WHAT YOU ARE ASKED TO DO
Write out the section of the golf commentary below, starting with "Tiger will be" and going on through "win the event.".

GIVEN PASSAGE
The only headlines I saw about the PGA where “Tiger misses Cut” or “Tiger hits new Low”
Never saw anything about the golfers who where playing well.

As much as the guys on tour may resent “It’s all about Tiger”… I hope they realize that the reason they are playing
for the money they do is because of Tiger. Had Tiger not come along… they would still be playing for 1 to 2 million a week tops. (yes total purse)

When I was playing in Australia purses were 100K to 500K (A) a week. In Canada 100K to 150K a week.
In Hogan, Snead era 10K a week.

What we will see in golf moving forward is unknown. But I would predict an ever changing list of major winners getting on the Ferris Wheel. This is because the game and gear has become so homogenized that it is becoming harder and harder for the better players to stand out from the pack. The gear is too easy to hit, so it brings in all the guys who can’t hit it all that well… and the superior ball strikers don’t strike it as well because they are not getting the cranial feedback to keep them as sharp as they need to be. There is no reward for accuracy off the tee since the tour has removed real rough even from majors (exluding The Canadian Open) so a precision ball striker driving from the tee never pops out from the pack as they should.

So tee to green, the game is mostly a wash… and it then becomes an up and down and a putting contest… more likely to see a revolving door effect setting the game up this way than when golf was more of a ballstrikers game played on more variable conditions tee to green with equipment that required proper skills to execute.

Tiger will be back at some point… but I don’t think he will dominate the game like he once did. As much as the tour would like to have a new crown prince… ultimately that will only happen by a player dominating, and they are certainly trying their best to shoot their own feet in that regard.

I didn’t even feel the motivation to watch this weeks “major”

Still not sure why 3 of the 4 world majors are on US soil. I’ve always thought the Australian Open should be the 4th major.
It certainly had the list of proper international champions through the end of the persimmon age. If the guys bitch about it being too far away then I guess they won’t win the event.

Tennis players make the journey.

Each major should subject the players to a different skill set. Obviously The Masters “used to”… and the US Open “used to”

DATASET EXCERPTS
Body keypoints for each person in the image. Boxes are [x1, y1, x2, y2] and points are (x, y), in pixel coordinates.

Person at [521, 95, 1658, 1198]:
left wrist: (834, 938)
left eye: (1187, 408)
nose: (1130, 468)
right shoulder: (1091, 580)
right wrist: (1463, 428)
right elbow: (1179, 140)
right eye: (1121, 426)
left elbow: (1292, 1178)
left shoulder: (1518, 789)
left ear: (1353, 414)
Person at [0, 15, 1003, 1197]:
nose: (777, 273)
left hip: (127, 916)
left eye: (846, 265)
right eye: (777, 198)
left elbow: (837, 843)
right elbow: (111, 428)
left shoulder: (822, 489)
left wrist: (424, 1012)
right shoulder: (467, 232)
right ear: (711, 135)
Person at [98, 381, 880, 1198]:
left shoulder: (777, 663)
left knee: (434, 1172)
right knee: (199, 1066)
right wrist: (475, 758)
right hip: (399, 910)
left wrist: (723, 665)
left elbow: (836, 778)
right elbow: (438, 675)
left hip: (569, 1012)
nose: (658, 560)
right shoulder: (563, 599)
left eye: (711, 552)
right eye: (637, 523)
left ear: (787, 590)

FINAL ANSWER
Tiger will be back at some point… but I don’t think he will dominate the game like he once did. As much as the tour would like to have a new crown prince… ultimately that will only happen by a player dominating, and they are certainly trying their best to shoot their own feet in that regard.

I didn’t even feel the motivation to watch this weeks “major”

Still not sure why 3 of the 4 world majors are on US soil. I’ve always thought the Australian Open should be the 4th major.
It certainly had the list of proper international champions through the end of the persimmon age. If the guys bitch about it being too far away then I guess they won’t win the event.